PostgreSQL Contributions for PG-14 (Breakdown by Company)

This chart contains PG-14 contributions breakdown by Author’s Company, the data for the chart is collected from the PG-14 release notes. The Author company information is acquired from different resources. EnterpriseDB tops the charts for PG-14 contributions, the merger with 2ndQuadrant certainly helps that. It is followed Crunchy Data, NTT, Fujutsu and other companies.

The same principle applied here, it is possible that a company only has few contributions but their contributions are major large size features.

PostgreSQL Contributions for PG-14 (Breakdown by Country)

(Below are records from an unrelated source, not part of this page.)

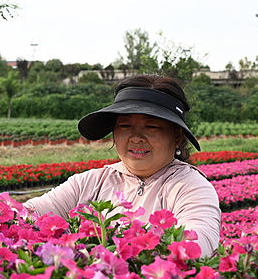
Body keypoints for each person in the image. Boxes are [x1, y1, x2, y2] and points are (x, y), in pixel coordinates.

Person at [24, 74, 222, 257]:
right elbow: (28, 214)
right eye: (125, 126)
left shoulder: (191, 187)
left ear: (177, 136)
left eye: (151, 126)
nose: (136, 138)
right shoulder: (90, 182)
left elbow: (198, 243)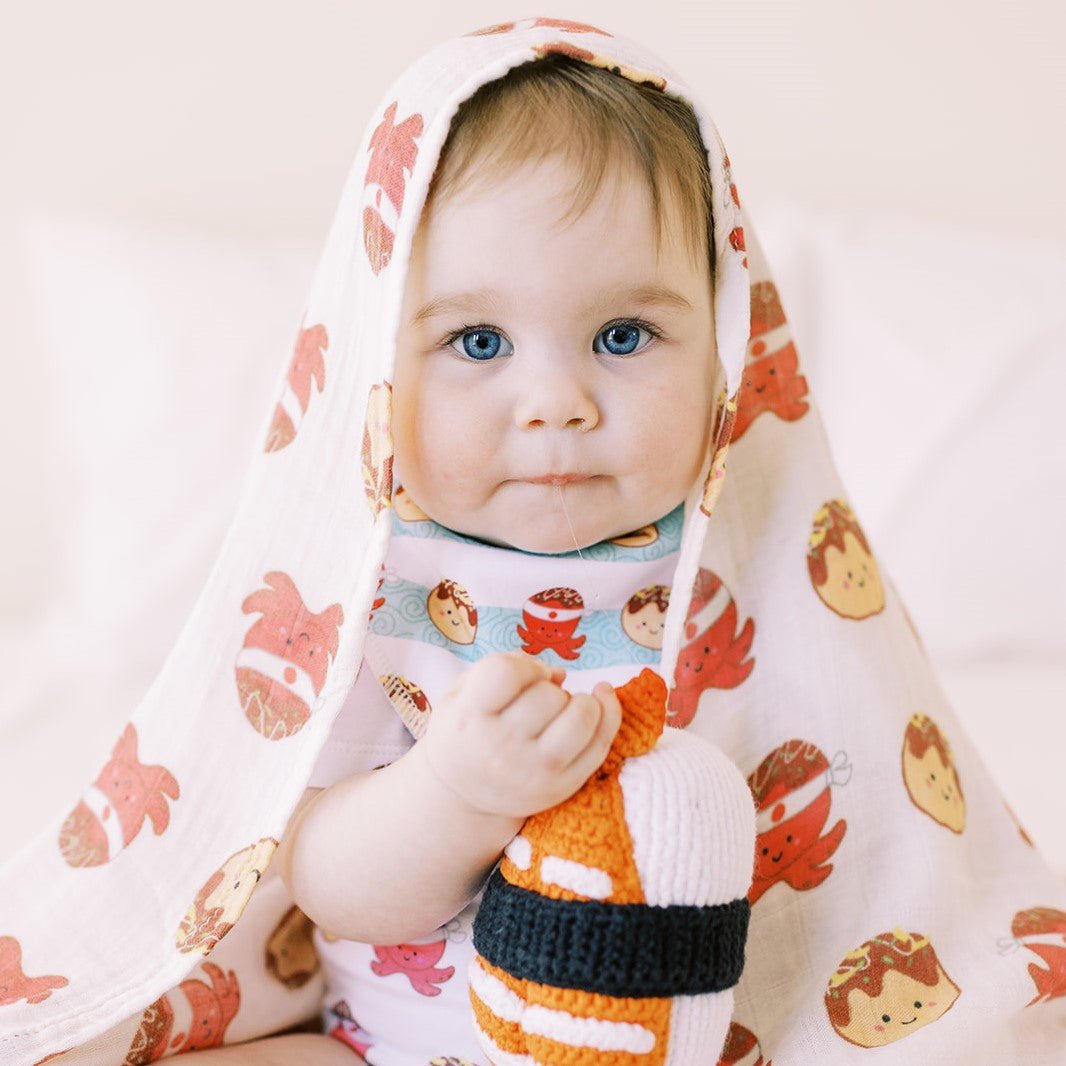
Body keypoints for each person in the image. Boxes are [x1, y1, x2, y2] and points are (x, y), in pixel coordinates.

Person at [5, 18, 1065, 1066]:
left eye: (622, 336)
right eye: (476, 342)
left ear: (724, 345)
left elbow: (882, 840)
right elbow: (322, 882)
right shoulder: (367, 586)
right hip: (383, 1043)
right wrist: (454, 793)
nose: (555, 402)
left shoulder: (765, 569)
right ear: (378, 358)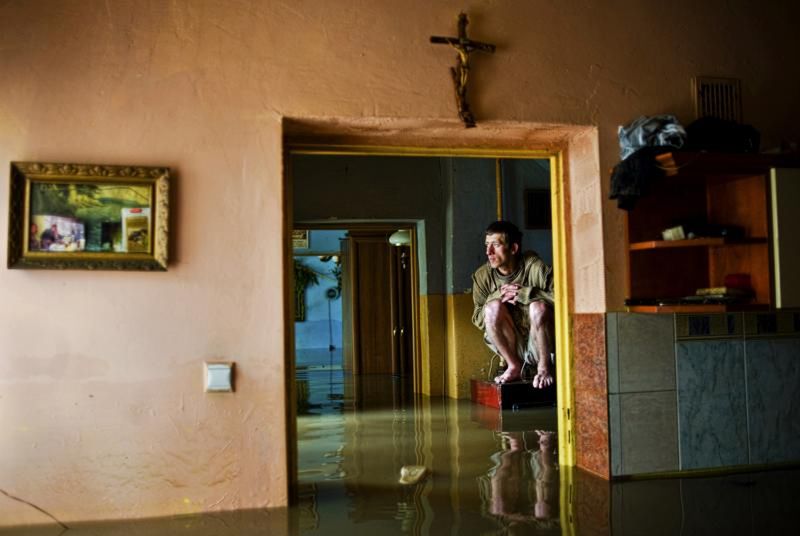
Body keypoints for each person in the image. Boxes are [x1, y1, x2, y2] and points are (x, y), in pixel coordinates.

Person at [471, 221, 555, 388]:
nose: (488, 252)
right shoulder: (482, 276)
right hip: (510, 345)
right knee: (492, 308)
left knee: (537, 307)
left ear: (513, 248)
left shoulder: (534, 266)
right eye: (487, 245)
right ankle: (513, 365)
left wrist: (528, 294)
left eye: (495, 245)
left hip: (540, 342)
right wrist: (496, 296)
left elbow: (563, 300)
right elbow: (477, 319)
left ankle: (544, 368)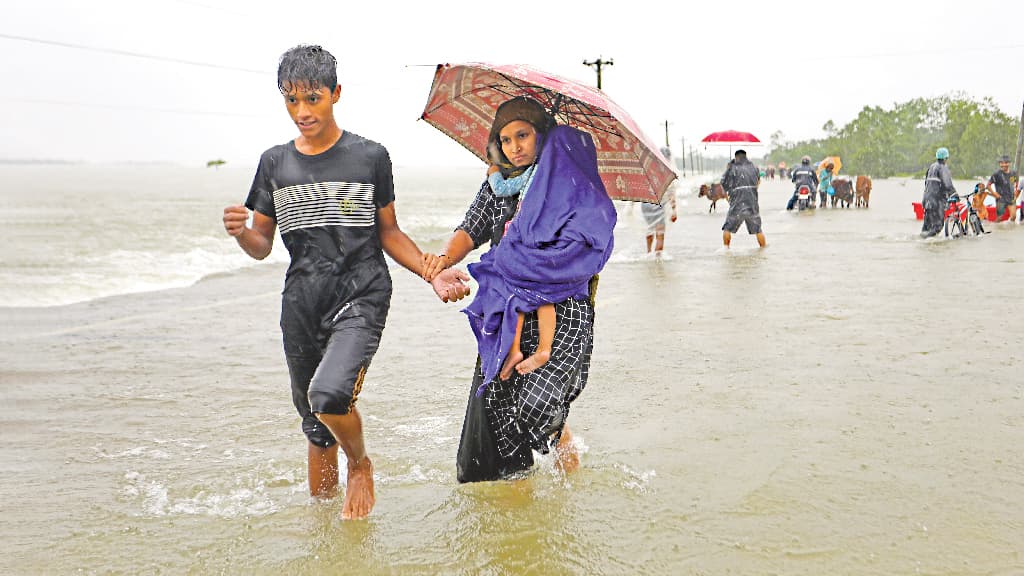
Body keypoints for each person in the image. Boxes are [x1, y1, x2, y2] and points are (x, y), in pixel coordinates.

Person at [221, 45, 468, 519]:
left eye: (312, 98)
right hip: (301, 302)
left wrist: (432, 273)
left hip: (362, 291)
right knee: (315, 424)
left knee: (329, 395)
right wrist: (241, 234)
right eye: (291, 100)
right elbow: (262, 245)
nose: (302, 112)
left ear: (336, 93)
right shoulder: (274, 163)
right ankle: (327, 535)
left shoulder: (370, 156)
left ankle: (360, 465)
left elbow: (389, 232)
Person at [421, 96, 617, 482]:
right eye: (506, 139)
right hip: (506, 308)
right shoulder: (497, 185)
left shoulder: (568, 181)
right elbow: (471, 228)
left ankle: (567, 464)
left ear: (542, 136)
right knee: (494, 421)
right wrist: (441, 262)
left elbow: (588, 239)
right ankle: (518, 500)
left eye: (524, 135)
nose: (515, 146)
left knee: (537, 404)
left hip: (559, 309)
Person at [484, 160, 556, 381]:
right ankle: (527, 349)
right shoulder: (560, 177)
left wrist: (494, 172)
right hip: (541, 236)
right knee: (535, 295)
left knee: (519, 295)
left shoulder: (535, 170)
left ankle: (530, 349)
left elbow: (502, 189)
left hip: (521, 237)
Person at [720, 149, 766, 247]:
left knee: (727, 228)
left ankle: (726, 250)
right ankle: (763, 249)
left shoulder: (732, 167)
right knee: (758, 229)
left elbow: (723, 183)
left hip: (737, 202)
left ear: (736, 157)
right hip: (752, 203)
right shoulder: (754, 167)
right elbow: (758, 182)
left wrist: (728, 168)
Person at [639, 147, 678, 257]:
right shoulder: (667, 171)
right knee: (660, 233)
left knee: (649, 229)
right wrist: (674, 210)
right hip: (659, 203)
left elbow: (641, 186)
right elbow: (671, 192)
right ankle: (657, 260)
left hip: (646, 204)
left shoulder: (649, 168)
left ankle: (648, 253)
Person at [921, 147, 956, 238]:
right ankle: (927, 240)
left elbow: (927, 183)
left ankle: (923, 240)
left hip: (926, 200)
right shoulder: (943, 168)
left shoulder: (931, 167)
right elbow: (947, 184)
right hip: (936, 201)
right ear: (946, 158)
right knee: (938, 226)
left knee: (926, 227)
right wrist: (955, 195)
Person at [988, 154, 1019, 222]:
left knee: (1013, 217)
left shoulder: (1013, 173)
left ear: (1009, 163)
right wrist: (994, 194)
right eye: (1001, 163)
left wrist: (1015, 193)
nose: (1003, 164)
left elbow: (1013, 184)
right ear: (999, 164)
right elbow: (988, 185)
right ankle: (996, 229)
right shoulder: (996, 174)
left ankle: (1010, 230)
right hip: (1001, 199)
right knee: (999, 218)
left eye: (1006, 163)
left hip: (1011, 198)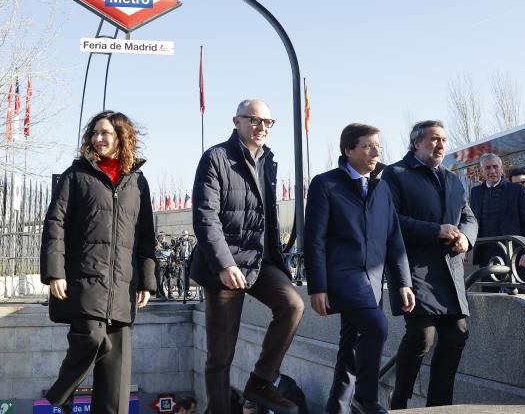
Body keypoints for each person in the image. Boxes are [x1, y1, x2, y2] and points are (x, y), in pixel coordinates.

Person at [190, 99, 304, 414]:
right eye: (254, 120)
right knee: (221, 353)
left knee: (292, 305)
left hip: (260, 261)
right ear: (236, 121)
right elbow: (205, 217)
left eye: (268, 122)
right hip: (223, 265)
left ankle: (262, 381)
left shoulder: (268, 159)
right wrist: (224, 263)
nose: (262, 127)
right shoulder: (216, 158)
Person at [41, 110, 157, 414]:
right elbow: (55, 224)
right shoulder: (76, 175)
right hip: (84, 278)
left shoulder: (138, 182)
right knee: (91, 336)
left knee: (116, 373)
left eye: (105, 133)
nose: (98, 138)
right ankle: (60, 393)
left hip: (122, 284)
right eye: (94, 133)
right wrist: (55, 273)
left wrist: (147, 280)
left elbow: (146, 235)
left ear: (122, 137)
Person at [304, 123, 415, 414]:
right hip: (342, 277)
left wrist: (404, 280)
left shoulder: (383, 187)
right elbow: (314, 239)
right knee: (377, 326)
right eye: (367, 145)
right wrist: (317, 286)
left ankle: (337, 407)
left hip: (373, 281)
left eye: (378, 145)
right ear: (348, 150)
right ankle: (367, 399)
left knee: (350, 345)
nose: (376, 151)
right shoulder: (325, 184)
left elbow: (394, 238)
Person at [381, 120, 478, 409]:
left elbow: (469, 216)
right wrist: (435, 230)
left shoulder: (452, 178)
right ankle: (400, 398)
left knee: (456, 334)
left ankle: (439, 405)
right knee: (422, 335)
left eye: (444, 140)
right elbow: (390, 219)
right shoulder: (395, 173)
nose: (441, 145)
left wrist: (466, 239)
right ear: (417, 143)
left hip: (450, 271)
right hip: (414, 269)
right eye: (434, 139)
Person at [470, 153, 525, 289]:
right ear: (482, 171)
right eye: (487, 168)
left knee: (516, 296)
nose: (492, 171)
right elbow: (472, 222)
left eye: (495, 167)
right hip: (485, 255)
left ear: (502, 169)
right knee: (489, 297)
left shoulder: (516, 190)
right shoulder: (475, 192)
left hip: (512, 254)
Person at [156, 232, 172, 299]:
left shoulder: (166, 244)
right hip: (159, 264)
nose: (163, 238)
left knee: (169, 278)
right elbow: (157, 250)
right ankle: (162, 294)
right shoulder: (156, 244)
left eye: (163, 237)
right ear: (158, 238)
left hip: (166, 264)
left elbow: (169, 250)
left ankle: (170, 294)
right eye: (161, 237)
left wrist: (170, 249)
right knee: (160, 280)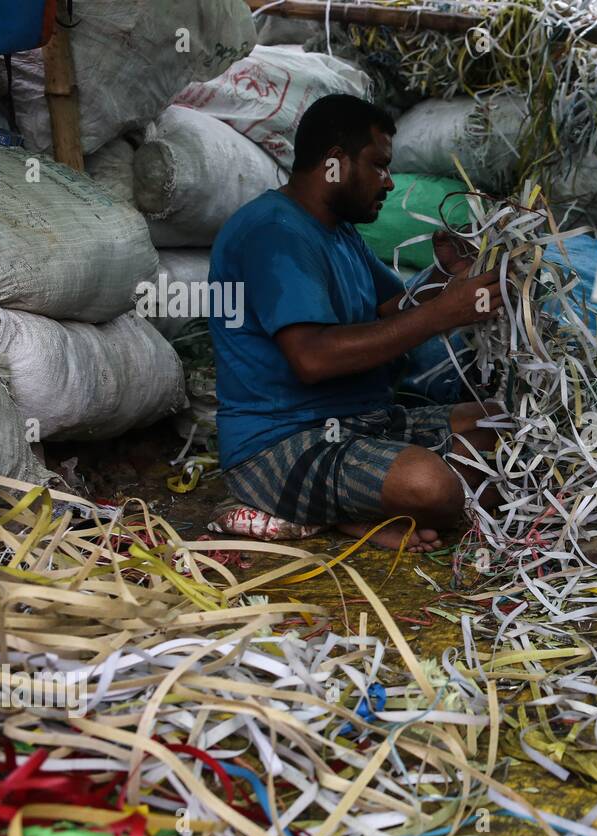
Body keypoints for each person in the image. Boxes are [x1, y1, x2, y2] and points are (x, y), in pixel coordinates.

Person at [209, 93, 503, 552]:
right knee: (431, 486)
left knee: (501, 425)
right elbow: (312, 357)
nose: (388, 182)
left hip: (362, 422)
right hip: (282, 444)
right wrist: (443, 313)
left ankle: (361, 508)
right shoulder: (274, 233)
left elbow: (393, 308)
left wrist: (445, 276)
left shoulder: (339, 231)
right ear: (334, 162)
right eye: (379, 165)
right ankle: (357, 510)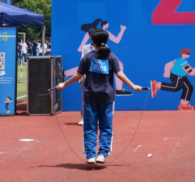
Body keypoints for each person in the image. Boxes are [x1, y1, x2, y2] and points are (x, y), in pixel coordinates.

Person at [55, 29, 142, 165]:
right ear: (106, 41)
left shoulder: (88, 57)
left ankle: (90, 155)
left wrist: (64, 84)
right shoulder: (112, 57)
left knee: (90, 127)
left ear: (92, 41)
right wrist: (133, 86)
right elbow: (119, 74)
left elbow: (78, 75)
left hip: (90, 97)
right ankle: (102, 154)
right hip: (107, 98)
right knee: (106, 127)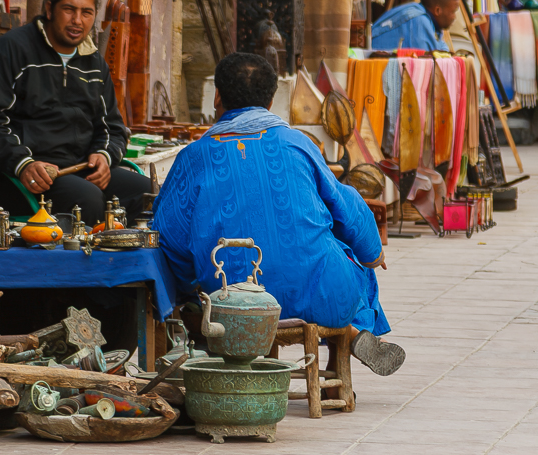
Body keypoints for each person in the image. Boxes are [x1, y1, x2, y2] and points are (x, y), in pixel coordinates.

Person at [153, 52, 405, 376]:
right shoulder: (296, 143)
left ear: (217, 96)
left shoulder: (193, 156)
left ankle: (340, 340)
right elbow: (345, 204)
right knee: (353, 261)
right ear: (271, 100)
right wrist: (372, 251)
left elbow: (168, 235)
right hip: (322, 294)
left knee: (199, 281)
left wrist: (191, 284)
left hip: (233, 302)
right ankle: (343, 345)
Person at [0, 0, 151, 225]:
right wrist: (23, 163)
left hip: (79, 169)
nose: (77, 21)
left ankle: (133, 264)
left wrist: (104, 156)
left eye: (86, 12)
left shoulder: (94, 63)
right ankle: (92, 264)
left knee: (150, 194)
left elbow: (113, 128)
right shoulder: (13, 50)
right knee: (87, 201)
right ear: (49, 9)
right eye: (69, 10)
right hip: (20, 174)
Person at [371, 0, 461, 52]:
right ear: (437, 11)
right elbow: (428, 61)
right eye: (452, 12)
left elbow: (441, 49)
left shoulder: (422, 15)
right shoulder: (419, 20)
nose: (454, 17)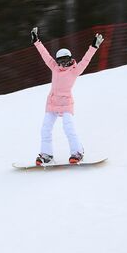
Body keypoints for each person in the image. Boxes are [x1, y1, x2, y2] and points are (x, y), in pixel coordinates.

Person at [30, 27, 104, 165]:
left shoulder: (74, 70)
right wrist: (36, 41)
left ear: (70, 59)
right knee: (45, 128)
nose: (63, 64)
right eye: (60, 61)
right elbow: (45, 55)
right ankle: (46, 154)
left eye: (65, 60)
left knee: (68, 127)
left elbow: (86, 60)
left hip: (66, 104)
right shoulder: (54, 67)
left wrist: (93, 47)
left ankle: (78, 152)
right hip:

This chart contains PG-14 contributions breakdown by Country, the data for the chart is collected from the PG-14 release notes. The country is most cases the country of the Author or the country where the Author’s company resides.

Conclusion

In this blog, I have tried to share some knowledge that i gained while researching the PG-14 contributions. I want to reiterate that PG-14 is a great PG release as it brings a vast variety of important features for performance, monitoring, administration, replication etc etc. I am sure PG customers will be excited to start using this awesome release.

I am sure there is much more exciting and robust features to come in the upcoming releases.